▶ [The task]:
Copy the lines between the one holding "scientific name: Verbesina turbacensis" and the one holding "elevation (m): 700", inclusive, swapping "country" for "nation" and leaving everything else unchanged.

▶ [Source records]:
----

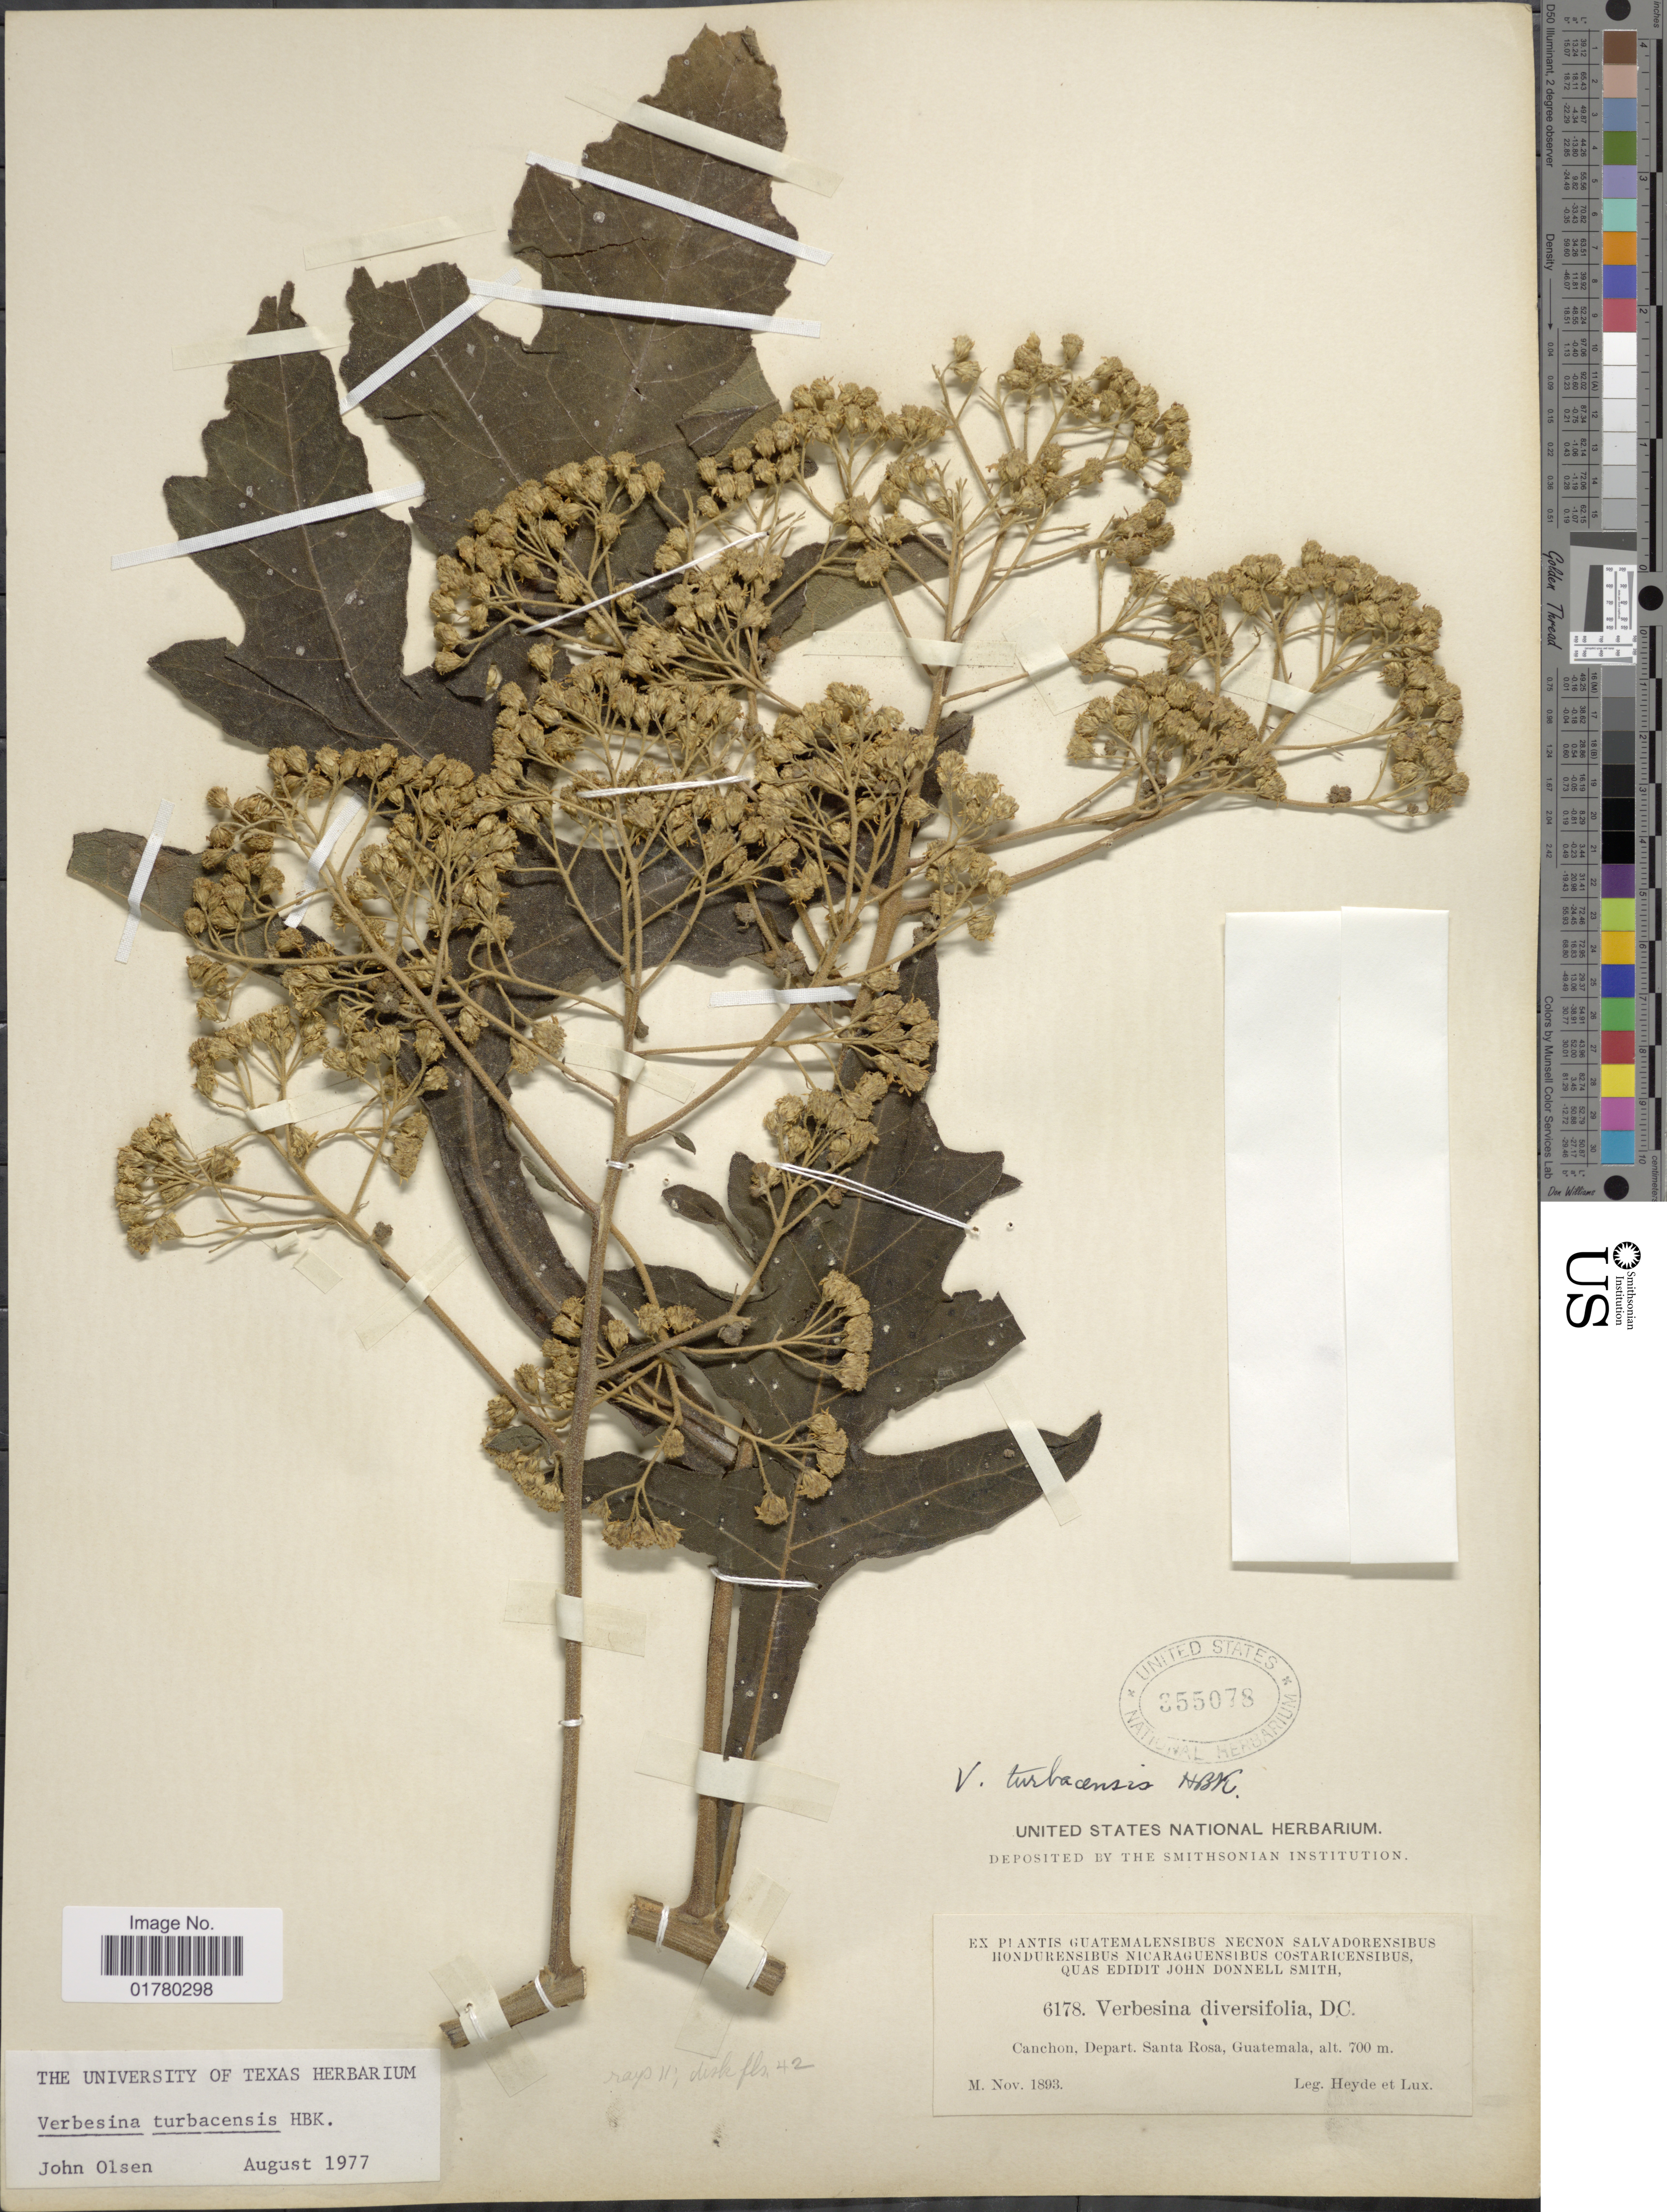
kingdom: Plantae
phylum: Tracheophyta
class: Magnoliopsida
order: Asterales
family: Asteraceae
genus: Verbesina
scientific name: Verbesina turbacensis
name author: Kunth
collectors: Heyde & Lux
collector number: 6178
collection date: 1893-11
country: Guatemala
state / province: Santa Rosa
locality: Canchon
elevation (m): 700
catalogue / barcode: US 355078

----

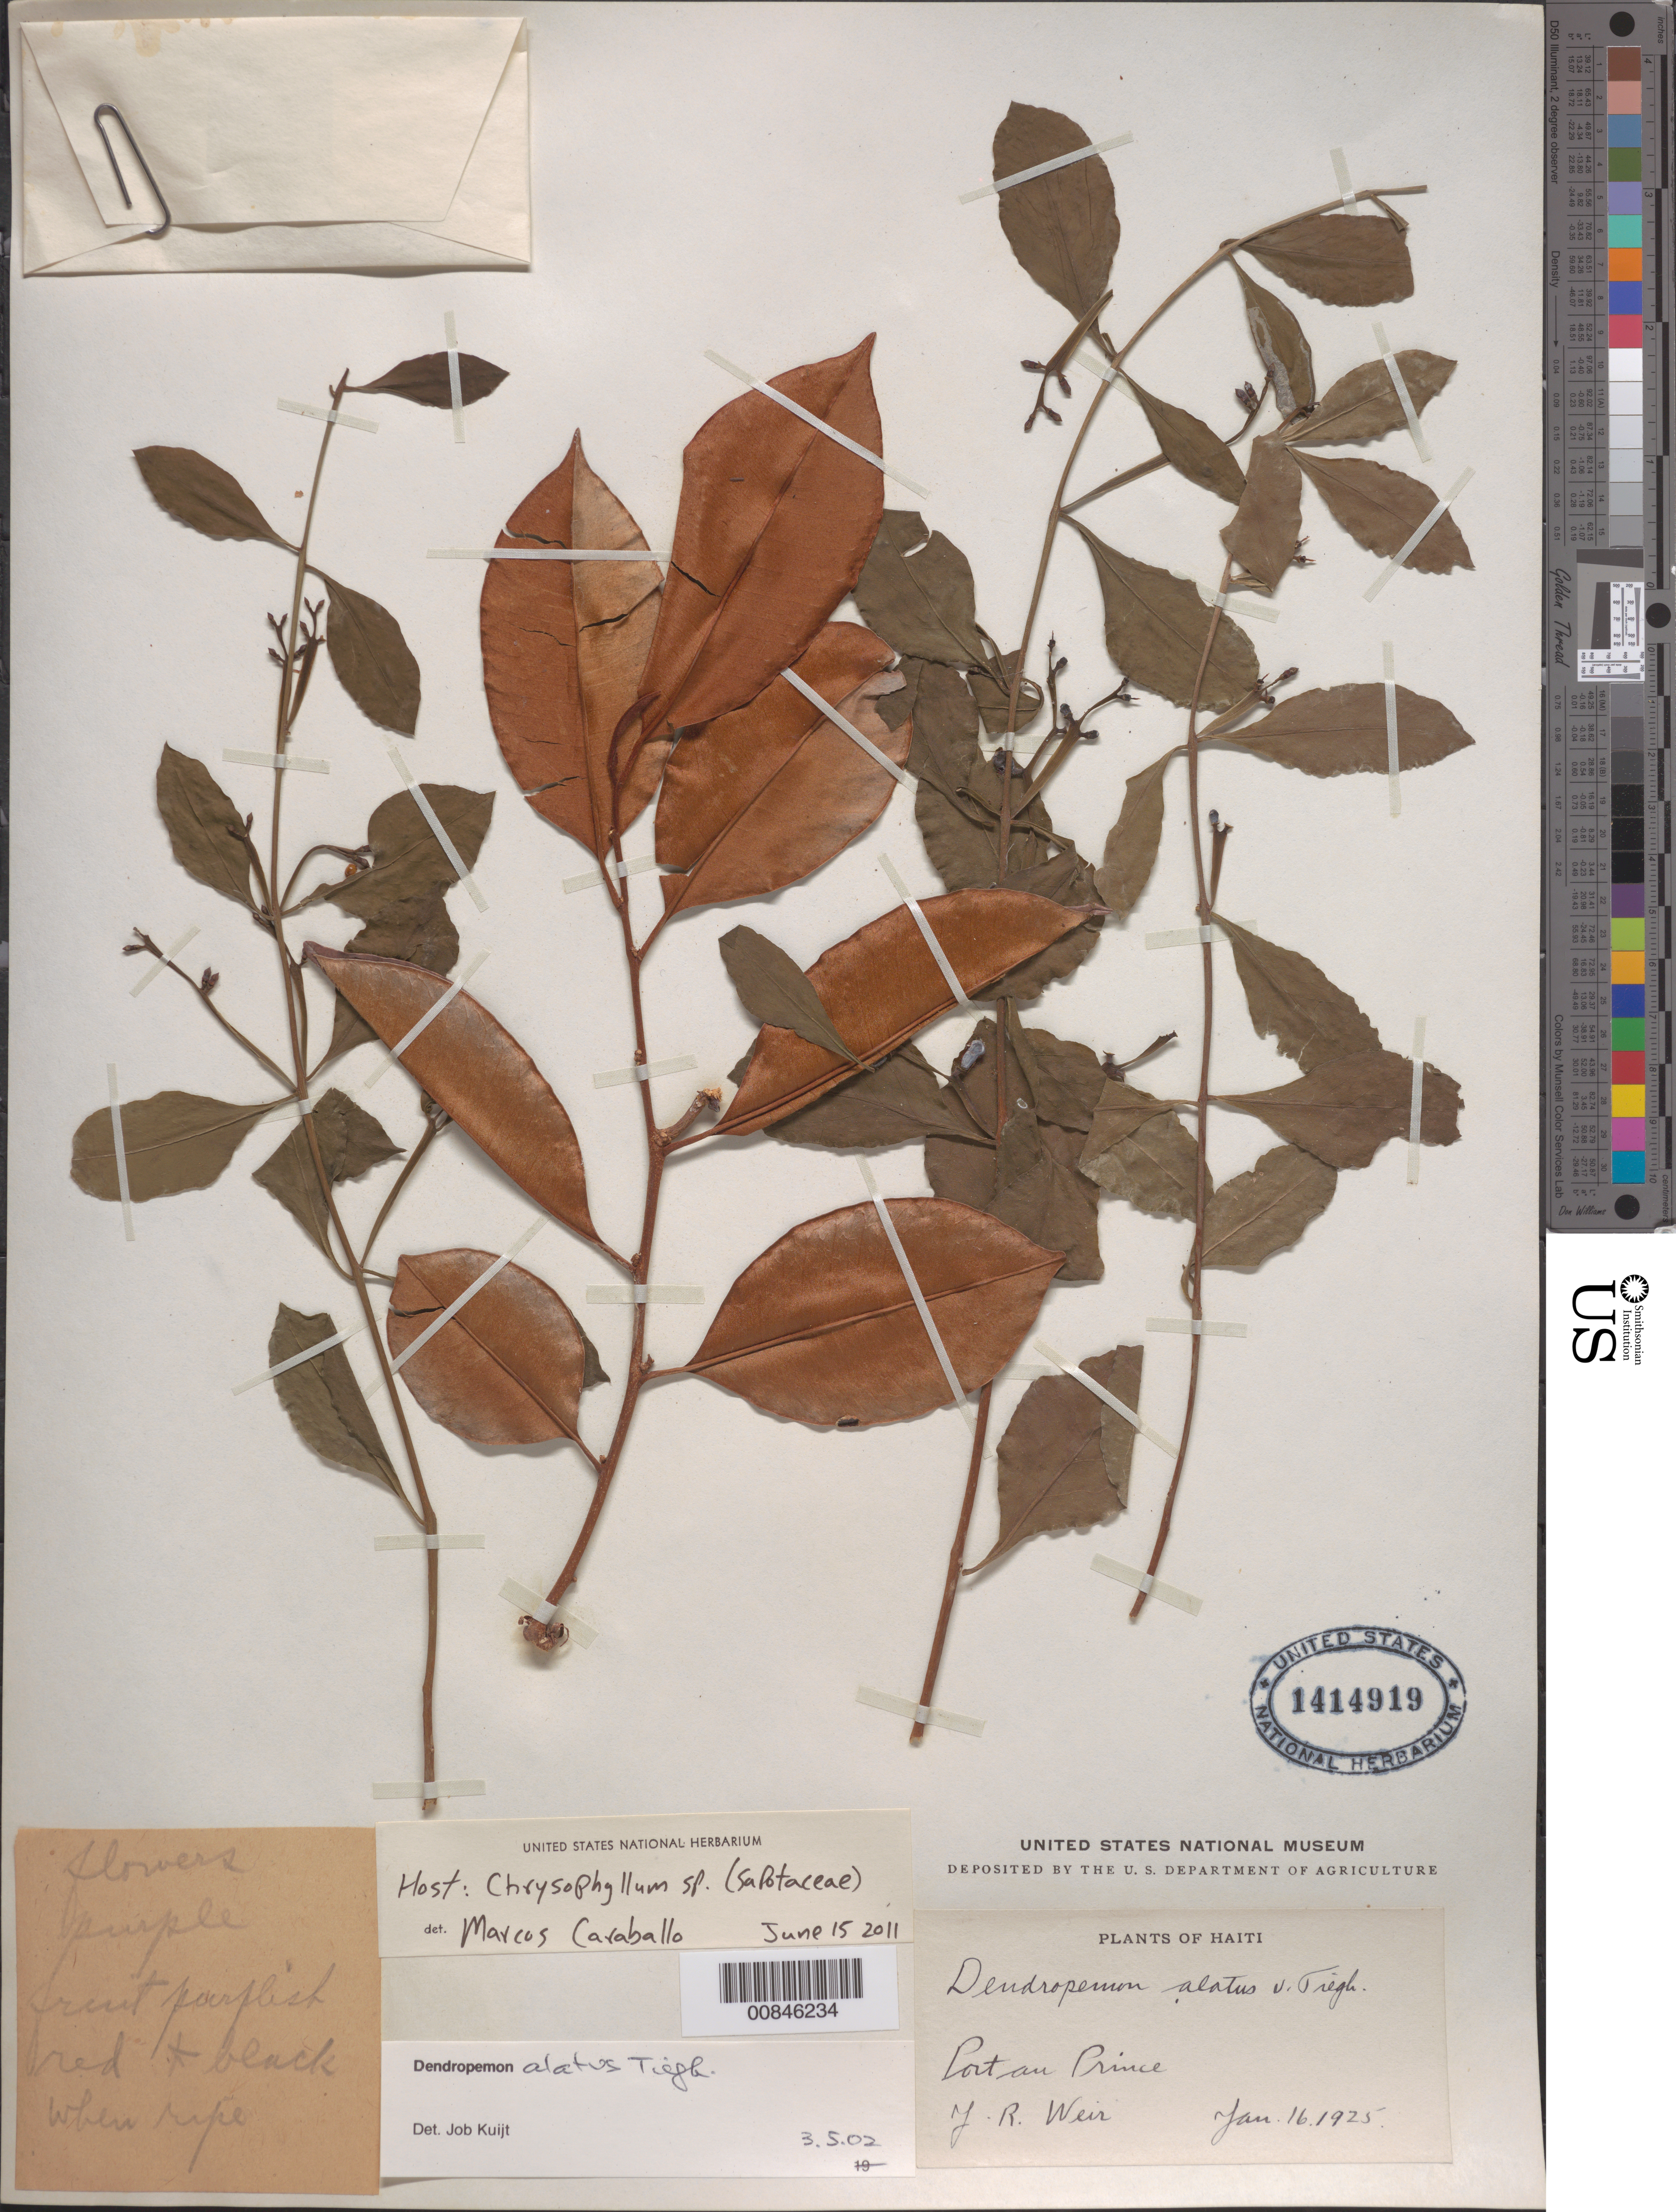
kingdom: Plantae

----

▶ [Task response]:
scientific name: Verbesina turbacensis
name author: Kunth
collectors: Heyde & Lux
collector number: 6178
collection date: 1893-11
nation: Guatemala
state / province: Santa Rosa
locality: Canchon
elevation (m): 700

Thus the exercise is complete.